Regulus Issue 1, 2020

Page 32

Honouring the

Founder

The St Andrew’s College community was unable to gather for the Founders’ Day Assembly because of the COVID-19 pandemic, with many also missing the opportunity to see the wonderful display in The Green Library and Innovation Centre honouring the founder of the College, Rev. A T Thompson. The display was put together by Preparatory School Art teacher and Museum Curator, Pip Dinsenbacher, and Head Graphic Designer, Craig Morgan, and featured a 1920 AJS combination motorcycle, similar to the one Rev. Thompson famously rode around the College grounds during its establishment at Strowan in 1917. Pip has also been working on a special exhibition in the College Museum about Rev. Thompson, which will be completed once the College reopens. As a passionate historian, who has written about Rev. Thompson many times before, Pip remains just as enamoured with the man he was. “He had a hard life, a tragic life, yet it was also an incredible life, and we really wanted to take this opportunity to celebrate that.” Alexander Thomas Thompson was born in Invercargill in 1876, and although he missed some of his schooling at Invercargill Grammar School, he still managed to become Dux and win a scholarship to secondary school. However, at the age of 12, and without consultation with his parents, young Alexander left school to become an apprentice draper. He worked for the next four years, attended night school, and became a lay preacher in his mid-teens, before deciding he wanted to forge a career as a minister. After attending Otago Boys’ High School for his matriculation year, Alexander won a generous scholarship from the Presbyterian Church to complete his Bachelor of Arts degree at Otago University, then won a scholarship to complete a Bachelor of Divinity degree at Yale in the United States, becoming the first New Zealander to attend this prestigious ‘Ivy League’ University.

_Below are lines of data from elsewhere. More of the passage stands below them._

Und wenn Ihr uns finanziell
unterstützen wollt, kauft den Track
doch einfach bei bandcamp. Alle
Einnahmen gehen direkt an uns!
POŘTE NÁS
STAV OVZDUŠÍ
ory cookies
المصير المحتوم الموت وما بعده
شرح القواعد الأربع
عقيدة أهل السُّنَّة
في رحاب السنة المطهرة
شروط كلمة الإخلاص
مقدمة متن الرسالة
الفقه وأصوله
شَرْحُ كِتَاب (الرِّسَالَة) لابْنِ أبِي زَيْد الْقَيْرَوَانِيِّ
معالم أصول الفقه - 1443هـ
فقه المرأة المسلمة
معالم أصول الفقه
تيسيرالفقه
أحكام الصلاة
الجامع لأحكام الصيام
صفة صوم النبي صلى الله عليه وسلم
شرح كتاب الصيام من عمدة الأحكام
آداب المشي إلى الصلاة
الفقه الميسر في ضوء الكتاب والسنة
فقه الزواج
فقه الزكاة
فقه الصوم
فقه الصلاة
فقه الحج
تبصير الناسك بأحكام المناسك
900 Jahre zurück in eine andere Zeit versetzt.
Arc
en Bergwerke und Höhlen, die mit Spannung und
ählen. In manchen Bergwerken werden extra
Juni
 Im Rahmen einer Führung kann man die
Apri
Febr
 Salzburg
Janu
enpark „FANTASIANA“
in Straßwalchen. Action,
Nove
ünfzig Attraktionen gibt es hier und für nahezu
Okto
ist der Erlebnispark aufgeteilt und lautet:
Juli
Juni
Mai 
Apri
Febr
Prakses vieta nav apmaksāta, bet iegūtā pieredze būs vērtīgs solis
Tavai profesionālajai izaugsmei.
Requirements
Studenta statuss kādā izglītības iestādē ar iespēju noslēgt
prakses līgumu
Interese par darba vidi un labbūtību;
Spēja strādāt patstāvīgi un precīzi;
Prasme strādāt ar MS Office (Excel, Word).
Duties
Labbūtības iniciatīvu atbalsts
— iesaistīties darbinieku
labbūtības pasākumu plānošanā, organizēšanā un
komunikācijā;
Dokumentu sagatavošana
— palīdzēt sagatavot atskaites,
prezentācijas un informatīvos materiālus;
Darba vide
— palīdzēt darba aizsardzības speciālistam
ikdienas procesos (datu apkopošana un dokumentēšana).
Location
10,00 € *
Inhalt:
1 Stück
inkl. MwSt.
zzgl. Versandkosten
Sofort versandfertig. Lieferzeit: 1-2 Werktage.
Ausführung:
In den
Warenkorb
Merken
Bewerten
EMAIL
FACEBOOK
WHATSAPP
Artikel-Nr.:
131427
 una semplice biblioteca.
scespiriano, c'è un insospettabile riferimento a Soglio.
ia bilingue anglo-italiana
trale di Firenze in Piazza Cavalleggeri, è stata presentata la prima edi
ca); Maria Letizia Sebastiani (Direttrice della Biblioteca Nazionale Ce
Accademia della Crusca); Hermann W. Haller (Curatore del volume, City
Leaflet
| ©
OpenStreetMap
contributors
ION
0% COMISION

After completing his studies at Yale, Alexander was determined to circle the globe before returning to New Zealand, and with little money, paid $10.00 to work as a cattleman, living below decks on a first-class liner, sailing to Britain. When several of the rich passengers on board heard there was a Yale graduate working as a cattleman, they insisted on meeting him, and upon learning that Thompson’s luggage had been stolen below decks, they gave him £12.00 to kit himself out. Once he returned home to his fiancée, Mary Kemp, they married, and had their first child, a daughter, at Thames, where Alexander, now Rev. Thompson, had his first parish. They moved to a new parish in Masterton in 1906, where tragedy struck when Mary died in childbirth. Mary’s mother and sister then cared for and brought up Rev. Thompson’s toddler daughter and day-old son away. He threw himself into his church work to try and cope with his grief. Some years later Rev. Thompson

married a Masterton woman, Robina Cameron, and they had four children, one boy and three girls. Around this time, an attempt to start a boys’ school in Masterton was thwarted. He was then instrumental in the establishment of girls’ boarding school, Solway College. Thompson’s sister-inlaw, Marion, was its first principal. By this time, aged around 40, Rev. Thompson had grown a huge reputation, and was called to the St Andrew’s Presbyterian parish in Addington, finding the social stratums and expectations of Christchurch quite different to sleepy Masterton, says Pip. “As well as being a good preacher, he was expected to give weekly lectures on subjects such as Geology and Astronomy, and make personal calls to the parishioners’ homes. He provided incredible pastoral care throughout World War I and later, the Spanish flu outbreak.”